[Task directions] Can you quote everything from the start of the rows down to the line containing "늘 시체처럼 깨어나는 아", including both ends, without changing a single character?

Data items:
........

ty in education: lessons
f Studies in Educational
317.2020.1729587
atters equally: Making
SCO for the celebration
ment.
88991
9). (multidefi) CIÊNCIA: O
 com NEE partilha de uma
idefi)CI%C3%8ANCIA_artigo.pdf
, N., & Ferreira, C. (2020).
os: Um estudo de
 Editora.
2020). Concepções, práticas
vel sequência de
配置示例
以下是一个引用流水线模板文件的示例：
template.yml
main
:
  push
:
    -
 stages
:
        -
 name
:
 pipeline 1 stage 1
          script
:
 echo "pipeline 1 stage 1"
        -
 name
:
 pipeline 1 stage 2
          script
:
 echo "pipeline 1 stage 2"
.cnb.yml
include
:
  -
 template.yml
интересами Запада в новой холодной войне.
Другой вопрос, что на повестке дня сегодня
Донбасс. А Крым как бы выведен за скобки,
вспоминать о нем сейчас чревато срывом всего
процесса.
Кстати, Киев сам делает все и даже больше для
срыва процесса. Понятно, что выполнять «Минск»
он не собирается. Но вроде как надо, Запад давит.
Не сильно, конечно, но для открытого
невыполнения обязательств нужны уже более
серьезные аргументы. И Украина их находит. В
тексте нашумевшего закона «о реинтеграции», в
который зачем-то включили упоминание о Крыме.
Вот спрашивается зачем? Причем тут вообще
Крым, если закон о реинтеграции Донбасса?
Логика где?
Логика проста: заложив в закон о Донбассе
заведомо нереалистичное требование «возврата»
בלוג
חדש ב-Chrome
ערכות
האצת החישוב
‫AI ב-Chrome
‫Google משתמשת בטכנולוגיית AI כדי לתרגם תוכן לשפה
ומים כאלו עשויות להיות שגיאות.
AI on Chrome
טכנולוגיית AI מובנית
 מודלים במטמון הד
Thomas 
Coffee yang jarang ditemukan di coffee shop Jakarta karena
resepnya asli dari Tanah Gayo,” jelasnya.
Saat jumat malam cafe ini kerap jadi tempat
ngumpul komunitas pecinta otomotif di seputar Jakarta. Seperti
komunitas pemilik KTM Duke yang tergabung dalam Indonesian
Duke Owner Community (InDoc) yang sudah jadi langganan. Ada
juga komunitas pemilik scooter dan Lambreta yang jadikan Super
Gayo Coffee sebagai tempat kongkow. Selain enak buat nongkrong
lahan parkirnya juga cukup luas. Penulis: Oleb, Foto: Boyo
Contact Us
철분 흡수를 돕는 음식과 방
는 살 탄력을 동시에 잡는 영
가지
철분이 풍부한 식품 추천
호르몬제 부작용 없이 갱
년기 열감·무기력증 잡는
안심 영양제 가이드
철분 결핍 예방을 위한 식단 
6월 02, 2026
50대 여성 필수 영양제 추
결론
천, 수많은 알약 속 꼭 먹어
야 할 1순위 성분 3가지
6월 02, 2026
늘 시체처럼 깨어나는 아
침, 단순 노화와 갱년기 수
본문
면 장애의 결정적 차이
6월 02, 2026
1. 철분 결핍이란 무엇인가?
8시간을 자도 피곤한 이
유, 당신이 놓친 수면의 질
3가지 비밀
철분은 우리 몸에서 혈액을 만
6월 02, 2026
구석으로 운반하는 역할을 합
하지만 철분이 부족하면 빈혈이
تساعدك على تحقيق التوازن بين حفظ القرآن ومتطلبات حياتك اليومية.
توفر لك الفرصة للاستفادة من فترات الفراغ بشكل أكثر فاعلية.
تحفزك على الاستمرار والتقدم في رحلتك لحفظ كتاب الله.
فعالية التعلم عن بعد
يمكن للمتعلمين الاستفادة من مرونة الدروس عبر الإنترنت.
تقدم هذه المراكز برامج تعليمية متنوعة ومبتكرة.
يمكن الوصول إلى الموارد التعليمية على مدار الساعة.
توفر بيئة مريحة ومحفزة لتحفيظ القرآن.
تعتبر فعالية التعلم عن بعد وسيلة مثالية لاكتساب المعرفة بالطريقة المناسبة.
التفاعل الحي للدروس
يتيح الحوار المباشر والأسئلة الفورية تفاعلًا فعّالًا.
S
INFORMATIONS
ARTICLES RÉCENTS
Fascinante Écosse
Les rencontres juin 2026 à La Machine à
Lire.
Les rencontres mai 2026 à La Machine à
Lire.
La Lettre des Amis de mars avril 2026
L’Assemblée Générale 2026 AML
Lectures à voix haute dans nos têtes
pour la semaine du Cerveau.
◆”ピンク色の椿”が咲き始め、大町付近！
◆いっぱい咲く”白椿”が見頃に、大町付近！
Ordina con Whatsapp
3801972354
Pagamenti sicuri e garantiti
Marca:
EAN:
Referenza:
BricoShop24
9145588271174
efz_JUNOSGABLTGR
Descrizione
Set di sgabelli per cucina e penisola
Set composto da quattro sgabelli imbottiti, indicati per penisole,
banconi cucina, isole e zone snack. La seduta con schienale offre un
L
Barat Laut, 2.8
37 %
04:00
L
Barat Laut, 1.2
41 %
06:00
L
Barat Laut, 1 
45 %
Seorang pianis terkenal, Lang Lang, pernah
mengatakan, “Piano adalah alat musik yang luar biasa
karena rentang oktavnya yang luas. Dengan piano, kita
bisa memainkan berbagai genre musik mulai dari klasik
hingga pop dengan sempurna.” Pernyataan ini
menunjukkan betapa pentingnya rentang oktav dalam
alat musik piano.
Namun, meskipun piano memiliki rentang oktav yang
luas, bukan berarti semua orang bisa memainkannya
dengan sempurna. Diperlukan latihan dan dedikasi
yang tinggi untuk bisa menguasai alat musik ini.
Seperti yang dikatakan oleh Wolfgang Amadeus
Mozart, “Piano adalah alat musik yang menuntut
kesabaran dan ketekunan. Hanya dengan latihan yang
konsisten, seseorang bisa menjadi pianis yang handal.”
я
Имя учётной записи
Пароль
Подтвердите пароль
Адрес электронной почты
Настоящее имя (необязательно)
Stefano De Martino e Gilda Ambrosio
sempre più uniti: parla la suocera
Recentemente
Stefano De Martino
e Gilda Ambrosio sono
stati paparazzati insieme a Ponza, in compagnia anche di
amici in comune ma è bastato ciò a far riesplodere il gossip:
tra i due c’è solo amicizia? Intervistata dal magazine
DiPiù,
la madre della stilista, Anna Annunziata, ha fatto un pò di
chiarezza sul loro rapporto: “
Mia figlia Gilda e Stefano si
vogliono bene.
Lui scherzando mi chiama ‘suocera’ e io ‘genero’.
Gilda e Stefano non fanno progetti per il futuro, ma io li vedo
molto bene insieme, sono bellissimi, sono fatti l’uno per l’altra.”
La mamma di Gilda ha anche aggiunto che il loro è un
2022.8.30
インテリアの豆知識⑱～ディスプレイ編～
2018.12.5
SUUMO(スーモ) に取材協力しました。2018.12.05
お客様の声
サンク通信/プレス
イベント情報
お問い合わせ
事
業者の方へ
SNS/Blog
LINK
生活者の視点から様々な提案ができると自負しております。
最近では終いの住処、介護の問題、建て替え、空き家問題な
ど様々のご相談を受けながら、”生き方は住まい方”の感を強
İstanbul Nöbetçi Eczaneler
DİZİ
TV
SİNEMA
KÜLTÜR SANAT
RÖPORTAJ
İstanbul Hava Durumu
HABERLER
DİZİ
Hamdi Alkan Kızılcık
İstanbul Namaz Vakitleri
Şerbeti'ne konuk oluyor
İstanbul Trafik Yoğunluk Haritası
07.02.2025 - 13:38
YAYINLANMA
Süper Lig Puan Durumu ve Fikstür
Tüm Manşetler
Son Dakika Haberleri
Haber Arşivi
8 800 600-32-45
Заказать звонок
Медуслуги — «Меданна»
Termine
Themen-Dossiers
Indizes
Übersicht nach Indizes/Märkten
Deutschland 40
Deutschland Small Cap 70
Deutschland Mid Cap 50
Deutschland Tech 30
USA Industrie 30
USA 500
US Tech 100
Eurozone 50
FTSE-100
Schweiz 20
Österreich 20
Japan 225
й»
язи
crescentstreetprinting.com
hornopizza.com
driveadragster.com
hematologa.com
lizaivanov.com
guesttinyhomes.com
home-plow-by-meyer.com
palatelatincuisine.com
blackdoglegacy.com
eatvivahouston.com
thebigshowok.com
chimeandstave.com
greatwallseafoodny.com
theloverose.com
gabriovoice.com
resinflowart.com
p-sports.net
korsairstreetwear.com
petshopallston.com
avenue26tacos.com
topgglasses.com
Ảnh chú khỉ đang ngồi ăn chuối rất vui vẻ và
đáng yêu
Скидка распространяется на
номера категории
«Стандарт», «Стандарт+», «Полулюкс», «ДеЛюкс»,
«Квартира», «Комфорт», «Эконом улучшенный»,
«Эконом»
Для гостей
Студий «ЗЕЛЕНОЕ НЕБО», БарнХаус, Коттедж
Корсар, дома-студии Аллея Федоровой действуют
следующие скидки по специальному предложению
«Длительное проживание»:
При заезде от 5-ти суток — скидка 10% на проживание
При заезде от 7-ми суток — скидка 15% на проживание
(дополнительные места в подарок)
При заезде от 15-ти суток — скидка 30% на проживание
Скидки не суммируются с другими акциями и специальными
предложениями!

........

[The completed task]
ty in education: lessons
f Studies in Educational
317.2020.1729587
atters equally: Making
SCO for the celebration
ment.
88991
9). (multidefi) CIÊNCIA: O
 com NEE partilha de uma
idefi)CI%C3%8ANCIA_artigo.pdf
, N., & Ferreira, C. (2020).
os: Um estudo de
 Editora.
2020). Concepções, práticas
vel sequência de
配置示例
以下是一个引用流水线模板文件的示例：
template.yml
main
:
  push
:
    -
 stages
:
        -
 name
:
 pipeline 1 stage 1
          script
:
 echo "pipeline 1 stage 1"
        -
 name
:
 pipeline 1 stage 2
          script
:
 echo "pipeline 1 stage 2"
.cnb.yml
include
:
  -
 template.yml
интересами Запада в новой холодной войне.
Другой вопрос, что на повестке дня сегодня
Донбасс. А Крым как бы выведен за скобки,
вспоминать о нем сейчас чревато срывом всего
процесса.
Кстати, Киев сам делает все и даже больше для
срыва процесса. Понятно, что выполнять «Минск»
он не собирается. Но вроде как надо, Запад давит.
Не сильно, конечно, но для открытого
невыполнения обязательств нужны уже более
серьезные аргументы. И Украина их находит. В
тексте нашумевшего закона «о реинтеграции», в
который зачем-то включили упоминание о Крыме.
Вот спрашивается зачем? Причем тут вообще
Крым, если закон о реинтеграции Донбасса?
Логика где?
Логика проста: заложив в закон о Донбассе
заведомо нереалистичное требование «возврата»
בלוג
חדש ב-Chrome
ערכות
האצת החישוב
‫AI ב-Chrome
‫Google משתמשת בטכנולוגיית AI כדי לתרגם תוכן לשפה
ומים כאלו עשויות להיות שגיאות.
AI on Chrome
טכנולוגיית AI מובנית
 מודלים במטמון הד
Thomas 
Coffee yang jarang ditemukan di coffee shop Jakarta karena
resepnya asli dari Tanah Gayo,” jelasnya.
Saat jumat malam cafe ini kerap jadi tempat
ngumpul komunitas pecinta otomotif di seputar Jakarta. Seperti
komunitas pemilik KTM Duke yang tergabung dalam Indonesian
Duke Owner Community (InDoc) yang sudah jadi langganan. Ada
juga komunitas pemilik scooter dan Lambreta yang jadikan Super
Gayo Coffee sebagai tempat kongkow. Selain enak buat nongkrong
lahan parkirnya juga cukup luas. Penulis: Oleb, Foto: Boyo
Contact Us
철분 흡수를 돕는 음식과 방
는 살 탄력을 동시에 잡는 영
가지
철분이 풍부한 식품 추천
호르몬제 부작용 없이 갱
년기 열감·무기력증 잡는
안심 영양제 가이드
철분 결핍 예방을 위한 식단 
6월 02, 2026
50대 여성 필수 영양제 추
결론
천, 수많은 알약 속 꼭 먹어
야 할 1순위 성분 3가지
6월 02, 2026
늘 시체처럼 깨어나는 아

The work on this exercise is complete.